Records contained in a dataset
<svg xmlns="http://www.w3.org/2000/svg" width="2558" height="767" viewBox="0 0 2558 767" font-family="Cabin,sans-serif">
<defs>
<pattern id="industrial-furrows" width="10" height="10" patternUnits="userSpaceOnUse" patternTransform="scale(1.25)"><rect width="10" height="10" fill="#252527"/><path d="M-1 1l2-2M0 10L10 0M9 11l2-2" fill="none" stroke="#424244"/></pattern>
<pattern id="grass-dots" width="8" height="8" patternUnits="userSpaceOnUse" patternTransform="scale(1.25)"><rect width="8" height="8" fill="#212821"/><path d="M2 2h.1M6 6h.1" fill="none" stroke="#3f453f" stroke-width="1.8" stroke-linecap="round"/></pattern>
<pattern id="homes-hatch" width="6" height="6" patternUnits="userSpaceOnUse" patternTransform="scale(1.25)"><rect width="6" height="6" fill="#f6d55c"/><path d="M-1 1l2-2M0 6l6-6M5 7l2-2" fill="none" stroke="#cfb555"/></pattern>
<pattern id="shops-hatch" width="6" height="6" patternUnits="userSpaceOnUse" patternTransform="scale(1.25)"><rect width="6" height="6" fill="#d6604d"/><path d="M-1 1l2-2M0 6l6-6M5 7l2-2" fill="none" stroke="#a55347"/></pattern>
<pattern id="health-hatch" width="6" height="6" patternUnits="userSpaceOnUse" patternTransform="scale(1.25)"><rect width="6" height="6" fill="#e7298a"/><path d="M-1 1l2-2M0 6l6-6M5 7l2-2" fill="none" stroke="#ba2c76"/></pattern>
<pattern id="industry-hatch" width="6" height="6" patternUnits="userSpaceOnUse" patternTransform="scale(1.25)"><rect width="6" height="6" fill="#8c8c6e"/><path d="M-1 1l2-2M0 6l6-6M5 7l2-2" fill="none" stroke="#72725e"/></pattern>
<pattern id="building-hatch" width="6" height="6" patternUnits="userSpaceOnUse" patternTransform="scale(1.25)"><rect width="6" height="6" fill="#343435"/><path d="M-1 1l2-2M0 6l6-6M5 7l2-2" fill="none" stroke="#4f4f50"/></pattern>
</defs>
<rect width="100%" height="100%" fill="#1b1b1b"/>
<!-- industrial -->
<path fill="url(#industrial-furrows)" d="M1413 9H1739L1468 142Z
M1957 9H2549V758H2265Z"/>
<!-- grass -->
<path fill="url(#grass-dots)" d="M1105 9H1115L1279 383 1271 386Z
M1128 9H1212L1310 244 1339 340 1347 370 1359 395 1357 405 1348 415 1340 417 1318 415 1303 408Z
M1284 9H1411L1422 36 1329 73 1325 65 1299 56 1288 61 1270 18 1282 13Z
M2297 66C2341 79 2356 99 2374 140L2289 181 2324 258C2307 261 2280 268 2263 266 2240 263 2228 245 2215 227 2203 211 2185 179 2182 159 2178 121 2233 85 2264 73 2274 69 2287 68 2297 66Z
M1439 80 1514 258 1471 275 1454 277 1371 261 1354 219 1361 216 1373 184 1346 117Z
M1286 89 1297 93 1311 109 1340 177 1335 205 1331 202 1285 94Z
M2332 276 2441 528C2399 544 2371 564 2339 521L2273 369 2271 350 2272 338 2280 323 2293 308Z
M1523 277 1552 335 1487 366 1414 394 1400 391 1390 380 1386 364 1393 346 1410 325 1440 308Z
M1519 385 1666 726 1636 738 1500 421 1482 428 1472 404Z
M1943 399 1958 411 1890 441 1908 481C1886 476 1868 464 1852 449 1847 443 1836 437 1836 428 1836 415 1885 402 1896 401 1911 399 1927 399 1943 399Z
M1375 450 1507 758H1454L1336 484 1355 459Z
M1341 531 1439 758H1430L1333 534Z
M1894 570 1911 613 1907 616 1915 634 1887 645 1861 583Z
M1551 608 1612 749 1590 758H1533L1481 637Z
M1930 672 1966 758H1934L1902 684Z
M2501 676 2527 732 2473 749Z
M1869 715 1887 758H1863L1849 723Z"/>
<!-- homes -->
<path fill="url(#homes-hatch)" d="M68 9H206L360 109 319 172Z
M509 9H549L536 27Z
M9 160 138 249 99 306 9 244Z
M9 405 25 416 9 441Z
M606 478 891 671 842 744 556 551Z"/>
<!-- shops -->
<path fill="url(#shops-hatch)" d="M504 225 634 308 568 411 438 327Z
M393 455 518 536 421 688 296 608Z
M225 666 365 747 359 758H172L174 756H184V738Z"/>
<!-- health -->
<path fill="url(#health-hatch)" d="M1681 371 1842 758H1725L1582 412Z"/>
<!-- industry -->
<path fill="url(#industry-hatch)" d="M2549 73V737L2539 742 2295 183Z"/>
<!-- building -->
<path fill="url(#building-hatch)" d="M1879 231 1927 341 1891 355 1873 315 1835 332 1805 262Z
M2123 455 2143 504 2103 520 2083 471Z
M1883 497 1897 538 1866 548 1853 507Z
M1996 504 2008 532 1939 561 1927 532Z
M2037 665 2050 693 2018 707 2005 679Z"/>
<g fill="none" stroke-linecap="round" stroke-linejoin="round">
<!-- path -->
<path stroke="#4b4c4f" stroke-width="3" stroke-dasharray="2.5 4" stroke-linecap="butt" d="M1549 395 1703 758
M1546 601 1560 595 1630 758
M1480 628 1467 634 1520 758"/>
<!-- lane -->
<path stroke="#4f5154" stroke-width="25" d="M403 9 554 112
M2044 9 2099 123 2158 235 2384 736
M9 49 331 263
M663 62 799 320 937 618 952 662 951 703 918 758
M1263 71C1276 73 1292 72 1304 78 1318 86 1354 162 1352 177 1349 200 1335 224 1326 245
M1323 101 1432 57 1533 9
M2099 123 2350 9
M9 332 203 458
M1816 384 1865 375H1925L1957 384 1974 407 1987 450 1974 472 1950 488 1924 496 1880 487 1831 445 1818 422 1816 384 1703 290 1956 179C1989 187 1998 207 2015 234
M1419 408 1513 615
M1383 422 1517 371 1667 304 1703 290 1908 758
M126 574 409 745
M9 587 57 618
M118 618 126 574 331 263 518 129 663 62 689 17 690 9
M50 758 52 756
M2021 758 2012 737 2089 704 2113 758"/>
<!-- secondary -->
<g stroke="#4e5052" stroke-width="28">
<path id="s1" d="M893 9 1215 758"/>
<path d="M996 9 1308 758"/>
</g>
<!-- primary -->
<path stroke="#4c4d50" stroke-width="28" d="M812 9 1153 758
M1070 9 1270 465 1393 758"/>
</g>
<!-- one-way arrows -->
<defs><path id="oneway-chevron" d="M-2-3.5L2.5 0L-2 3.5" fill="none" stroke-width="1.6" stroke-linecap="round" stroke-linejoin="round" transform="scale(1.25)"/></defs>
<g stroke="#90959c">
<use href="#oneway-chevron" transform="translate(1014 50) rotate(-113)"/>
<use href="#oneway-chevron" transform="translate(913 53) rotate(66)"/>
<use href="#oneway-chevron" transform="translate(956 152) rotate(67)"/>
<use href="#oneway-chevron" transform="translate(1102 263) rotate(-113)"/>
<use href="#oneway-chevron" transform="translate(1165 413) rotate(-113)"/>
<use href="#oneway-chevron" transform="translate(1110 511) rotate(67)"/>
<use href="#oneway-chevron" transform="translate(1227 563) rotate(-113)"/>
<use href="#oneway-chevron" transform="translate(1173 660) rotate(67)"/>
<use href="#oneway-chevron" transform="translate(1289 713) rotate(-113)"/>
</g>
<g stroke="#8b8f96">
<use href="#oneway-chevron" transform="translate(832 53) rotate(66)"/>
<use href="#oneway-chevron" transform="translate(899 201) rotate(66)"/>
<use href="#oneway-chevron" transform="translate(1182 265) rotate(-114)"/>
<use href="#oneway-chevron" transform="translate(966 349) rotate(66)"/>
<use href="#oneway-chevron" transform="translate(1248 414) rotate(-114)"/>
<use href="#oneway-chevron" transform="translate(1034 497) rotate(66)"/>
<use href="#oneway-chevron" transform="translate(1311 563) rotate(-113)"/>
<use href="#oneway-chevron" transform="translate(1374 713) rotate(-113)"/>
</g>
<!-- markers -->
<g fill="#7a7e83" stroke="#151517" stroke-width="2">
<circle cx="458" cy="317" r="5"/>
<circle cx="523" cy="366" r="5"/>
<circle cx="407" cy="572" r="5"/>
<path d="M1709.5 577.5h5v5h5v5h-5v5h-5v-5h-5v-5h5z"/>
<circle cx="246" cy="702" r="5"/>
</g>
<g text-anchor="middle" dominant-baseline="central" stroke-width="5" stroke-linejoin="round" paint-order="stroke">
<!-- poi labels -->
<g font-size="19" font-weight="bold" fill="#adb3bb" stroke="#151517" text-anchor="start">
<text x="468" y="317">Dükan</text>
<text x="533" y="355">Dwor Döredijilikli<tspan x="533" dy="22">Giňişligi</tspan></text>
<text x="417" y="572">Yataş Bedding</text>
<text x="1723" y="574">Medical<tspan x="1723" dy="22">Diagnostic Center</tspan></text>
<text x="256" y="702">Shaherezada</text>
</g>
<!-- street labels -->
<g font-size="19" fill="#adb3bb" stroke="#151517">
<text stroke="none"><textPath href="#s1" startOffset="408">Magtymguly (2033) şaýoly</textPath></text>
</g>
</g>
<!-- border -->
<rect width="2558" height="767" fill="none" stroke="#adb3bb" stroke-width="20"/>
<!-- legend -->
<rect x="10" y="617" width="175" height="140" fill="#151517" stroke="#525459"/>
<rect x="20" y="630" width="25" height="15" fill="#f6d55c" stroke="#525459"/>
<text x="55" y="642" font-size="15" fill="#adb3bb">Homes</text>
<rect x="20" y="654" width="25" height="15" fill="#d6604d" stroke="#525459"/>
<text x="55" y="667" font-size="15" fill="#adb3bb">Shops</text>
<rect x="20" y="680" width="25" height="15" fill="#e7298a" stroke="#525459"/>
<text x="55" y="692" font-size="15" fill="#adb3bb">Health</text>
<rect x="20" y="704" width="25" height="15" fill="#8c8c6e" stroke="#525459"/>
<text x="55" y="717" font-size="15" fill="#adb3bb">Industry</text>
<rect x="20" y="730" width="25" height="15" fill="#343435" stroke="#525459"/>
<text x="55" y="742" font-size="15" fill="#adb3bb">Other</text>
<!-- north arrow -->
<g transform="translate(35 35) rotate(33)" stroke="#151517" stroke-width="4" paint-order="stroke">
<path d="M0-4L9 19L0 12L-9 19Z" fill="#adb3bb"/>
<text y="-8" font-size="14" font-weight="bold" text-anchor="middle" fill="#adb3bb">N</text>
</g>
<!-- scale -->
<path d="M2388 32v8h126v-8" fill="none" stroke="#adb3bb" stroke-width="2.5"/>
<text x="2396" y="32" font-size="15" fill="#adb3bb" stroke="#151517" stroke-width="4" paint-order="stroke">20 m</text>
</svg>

→ YOUR TASK
Reproduce every line from the preceding data in which the word "defs" can be found.

→ REPLY
<defs>
</defs>
<defs><path id="oneway-chevron" d="M-2-3.5L2.5 0L-2 3.5" fill="none" stroke-width="1.6" stroke-linecap="round" stroke-linejoin="round" transform="scale(1.25)"/></defs>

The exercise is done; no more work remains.